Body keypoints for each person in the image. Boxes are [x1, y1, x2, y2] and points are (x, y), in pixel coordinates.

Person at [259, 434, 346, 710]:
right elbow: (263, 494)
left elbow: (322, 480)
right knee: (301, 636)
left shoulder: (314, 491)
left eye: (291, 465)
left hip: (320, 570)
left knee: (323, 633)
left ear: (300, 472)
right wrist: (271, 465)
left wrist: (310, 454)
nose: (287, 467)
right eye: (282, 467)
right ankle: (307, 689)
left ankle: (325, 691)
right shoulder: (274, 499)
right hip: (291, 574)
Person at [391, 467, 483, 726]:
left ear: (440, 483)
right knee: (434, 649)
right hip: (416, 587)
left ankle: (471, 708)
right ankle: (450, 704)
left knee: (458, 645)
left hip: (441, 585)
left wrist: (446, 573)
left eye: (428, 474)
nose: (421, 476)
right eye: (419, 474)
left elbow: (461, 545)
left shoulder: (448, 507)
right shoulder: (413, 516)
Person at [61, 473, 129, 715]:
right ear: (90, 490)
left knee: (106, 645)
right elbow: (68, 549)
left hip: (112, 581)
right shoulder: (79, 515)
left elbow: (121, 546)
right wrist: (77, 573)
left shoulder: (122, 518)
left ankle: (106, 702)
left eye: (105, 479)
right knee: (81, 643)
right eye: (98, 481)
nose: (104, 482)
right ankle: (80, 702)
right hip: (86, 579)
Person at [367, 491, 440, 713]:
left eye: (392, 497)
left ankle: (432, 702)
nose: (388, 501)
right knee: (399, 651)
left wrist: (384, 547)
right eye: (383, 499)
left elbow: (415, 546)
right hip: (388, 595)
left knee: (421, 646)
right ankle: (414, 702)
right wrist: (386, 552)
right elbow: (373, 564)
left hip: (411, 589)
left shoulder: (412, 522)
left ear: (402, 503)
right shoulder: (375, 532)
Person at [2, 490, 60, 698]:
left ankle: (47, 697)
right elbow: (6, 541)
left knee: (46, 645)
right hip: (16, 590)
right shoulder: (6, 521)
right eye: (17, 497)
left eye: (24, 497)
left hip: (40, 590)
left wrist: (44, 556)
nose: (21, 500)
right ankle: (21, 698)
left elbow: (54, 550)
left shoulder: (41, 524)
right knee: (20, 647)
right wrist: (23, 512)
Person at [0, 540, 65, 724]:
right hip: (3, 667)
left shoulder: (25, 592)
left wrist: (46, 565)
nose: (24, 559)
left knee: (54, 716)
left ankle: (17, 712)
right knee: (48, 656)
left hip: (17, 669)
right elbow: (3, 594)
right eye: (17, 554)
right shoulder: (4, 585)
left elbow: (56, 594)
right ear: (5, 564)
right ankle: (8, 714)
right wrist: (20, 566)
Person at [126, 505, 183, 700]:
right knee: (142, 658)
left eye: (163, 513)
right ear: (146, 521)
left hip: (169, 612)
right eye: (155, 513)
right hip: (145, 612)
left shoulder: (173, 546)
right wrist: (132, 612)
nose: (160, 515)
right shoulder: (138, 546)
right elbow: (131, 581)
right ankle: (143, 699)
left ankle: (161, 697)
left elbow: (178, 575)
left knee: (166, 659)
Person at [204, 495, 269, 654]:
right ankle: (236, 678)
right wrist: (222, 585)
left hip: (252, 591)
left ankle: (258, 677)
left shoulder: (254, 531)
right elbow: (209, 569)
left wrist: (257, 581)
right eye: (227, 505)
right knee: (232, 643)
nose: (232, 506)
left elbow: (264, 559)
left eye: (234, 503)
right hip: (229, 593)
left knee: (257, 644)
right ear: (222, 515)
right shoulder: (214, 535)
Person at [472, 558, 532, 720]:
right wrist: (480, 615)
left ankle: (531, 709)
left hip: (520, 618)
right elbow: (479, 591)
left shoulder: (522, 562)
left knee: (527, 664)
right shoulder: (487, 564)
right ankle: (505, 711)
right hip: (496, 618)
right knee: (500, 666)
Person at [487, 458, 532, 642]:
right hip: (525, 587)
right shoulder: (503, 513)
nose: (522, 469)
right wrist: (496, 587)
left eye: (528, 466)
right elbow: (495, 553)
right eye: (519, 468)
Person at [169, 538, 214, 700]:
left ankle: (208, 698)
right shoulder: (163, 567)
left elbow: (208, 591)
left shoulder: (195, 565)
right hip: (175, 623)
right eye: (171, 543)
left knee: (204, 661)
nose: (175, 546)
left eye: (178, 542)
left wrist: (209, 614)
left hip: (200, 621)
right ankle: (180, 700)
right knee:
-=-=-=-=-
WHAT IS EXPECTED
Please say how many lines of the listing hold the string "nose", answering with the number alone.

SOLUTION FOR THIS EXERCISE
10